> [Extracted information]:
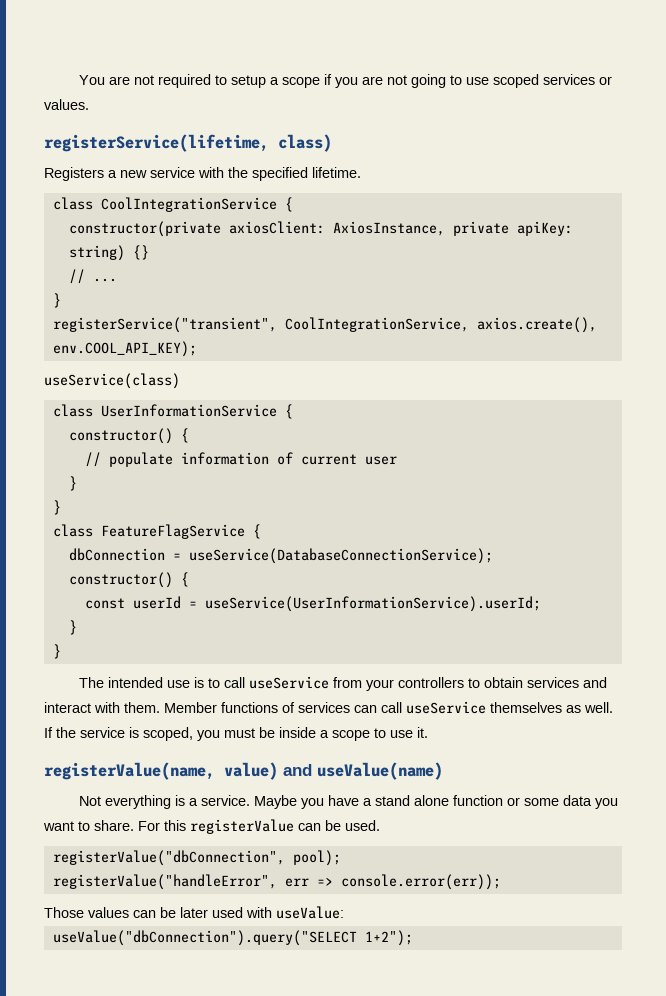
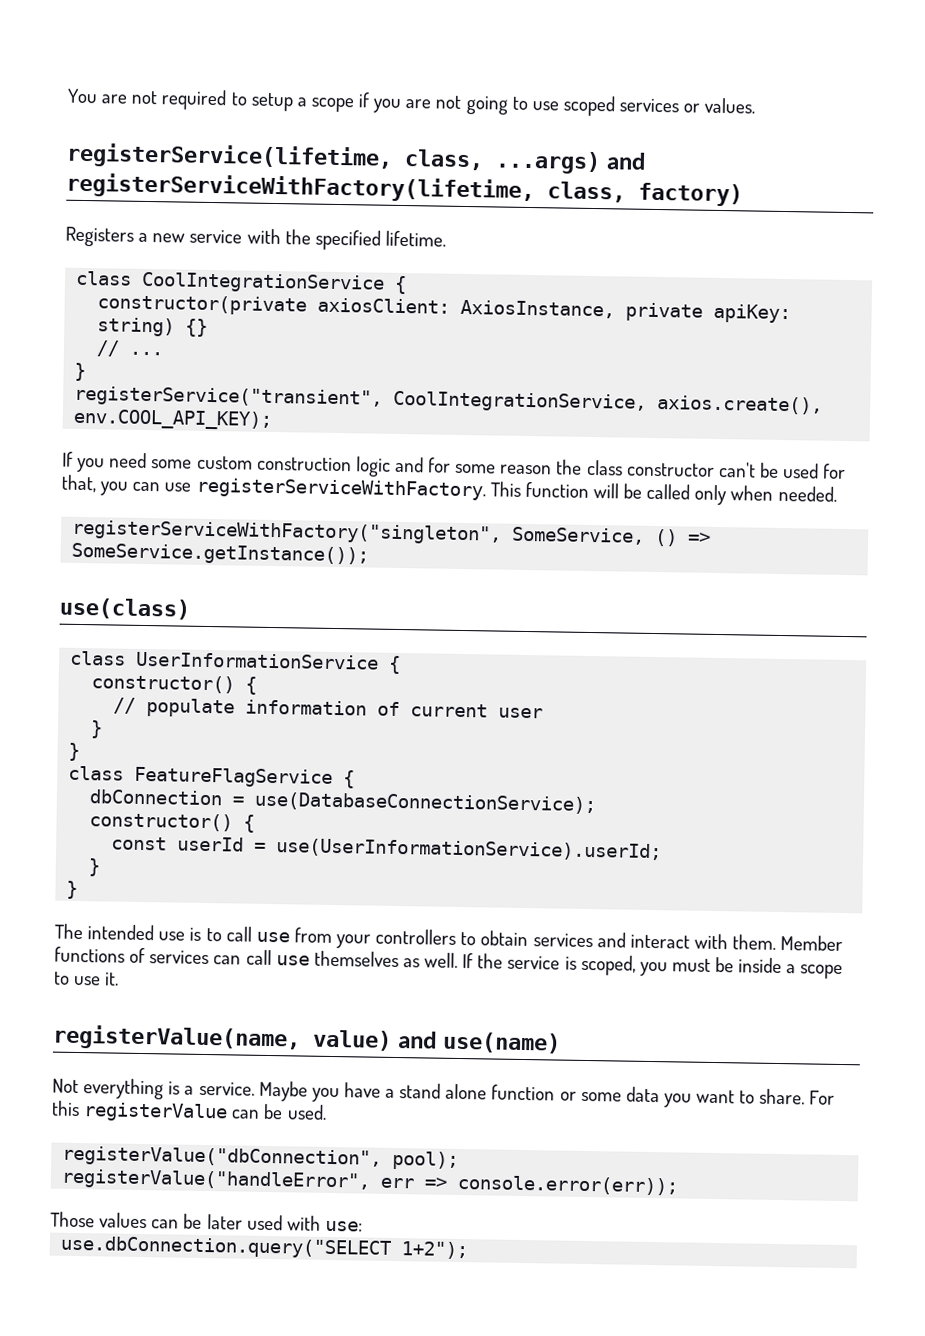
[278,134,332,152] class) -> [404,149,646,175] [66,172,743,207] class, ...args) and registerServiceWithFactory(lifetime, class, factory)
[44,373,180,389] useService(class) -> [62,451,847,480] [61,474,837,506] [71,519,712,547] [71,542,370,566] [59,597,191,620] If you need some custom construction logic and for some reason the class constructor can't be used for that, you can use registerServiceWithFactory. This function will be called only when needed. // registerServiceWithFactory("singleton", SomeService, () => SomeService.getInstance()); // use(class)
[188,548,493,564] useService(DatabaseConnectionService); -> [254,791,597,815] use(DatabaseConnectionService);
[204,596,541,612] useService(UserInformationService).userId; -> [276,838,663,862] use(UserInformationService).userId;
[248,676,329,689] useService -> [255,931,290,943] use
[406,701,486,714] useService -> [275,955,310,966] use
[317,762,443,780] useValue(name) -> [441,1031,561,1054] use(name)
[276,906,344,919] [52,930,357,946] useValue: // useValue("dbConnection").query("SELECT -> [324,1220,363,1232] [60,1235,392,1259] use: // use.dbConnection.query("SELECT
...
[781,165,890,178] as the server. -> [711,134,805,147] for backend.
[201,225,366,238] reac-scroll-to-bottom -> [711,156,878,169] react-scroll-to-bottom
...
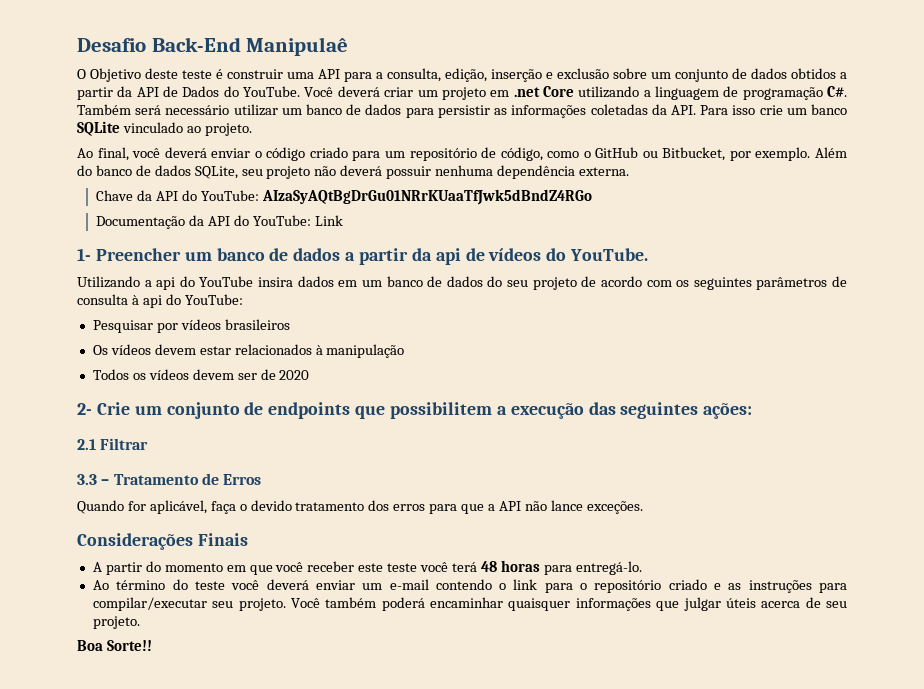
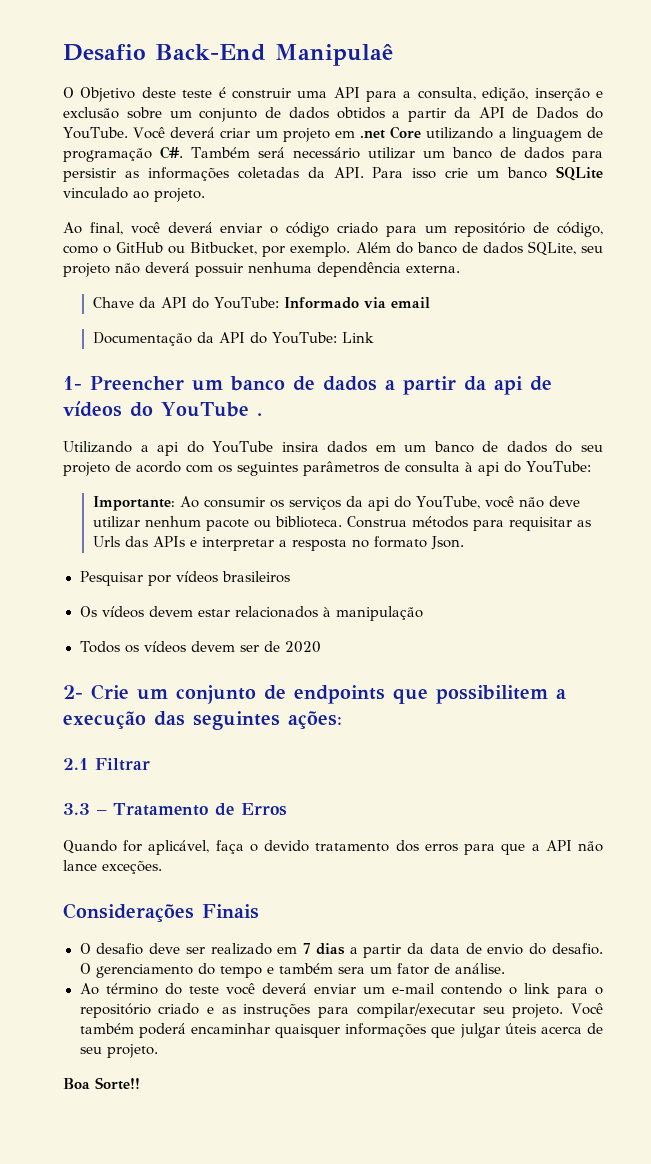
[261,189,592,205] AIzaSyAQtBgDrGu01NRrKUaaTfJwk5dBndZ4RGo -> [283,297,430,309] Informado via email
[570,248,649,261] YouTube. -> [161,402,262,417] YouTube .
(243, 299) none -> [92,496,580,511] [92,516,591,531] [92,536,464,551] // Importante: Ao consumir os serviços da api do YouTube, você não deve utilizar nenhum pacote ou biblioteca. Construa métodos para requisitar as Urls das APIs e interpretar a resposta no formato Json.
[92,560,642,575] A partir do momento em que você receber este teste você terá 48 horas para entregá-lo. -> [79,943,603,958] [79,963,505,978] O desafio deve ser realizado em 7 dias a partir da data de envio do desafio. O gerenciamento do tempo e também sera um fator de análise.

> [Written task]:
Beginning with the line containing "[570,248,649,261] YouTube. ->" in the material above, copy every line exactly until you have copied the line containing "[92,560,642,575] A partir".

> [Reply to the exercise]:
[570,248,649,261] YouTube. -> [161,402,262,417] YouTube .
(243, 299) none -> [92,496,580,511] [92,516,591,531] [92,536,464,551] // Importante: Ao consumir os serviços da api do YouTube, você não deve utilizar nenhum pacote ou biblioteca. Construa métodos para requisitar as Urls das APIs e interpretar a resposta no formato Json.
[92,560,642,575] A partir do momento em que você receber este teste você terá 48 horas para entregá-lo. -> [79,943,603,958] [79,963,505,978] O desafio deve ser realizado em 7 dias a partir da data de envio do desafio. O gerenciamento do tempo e também sera um fator de análise.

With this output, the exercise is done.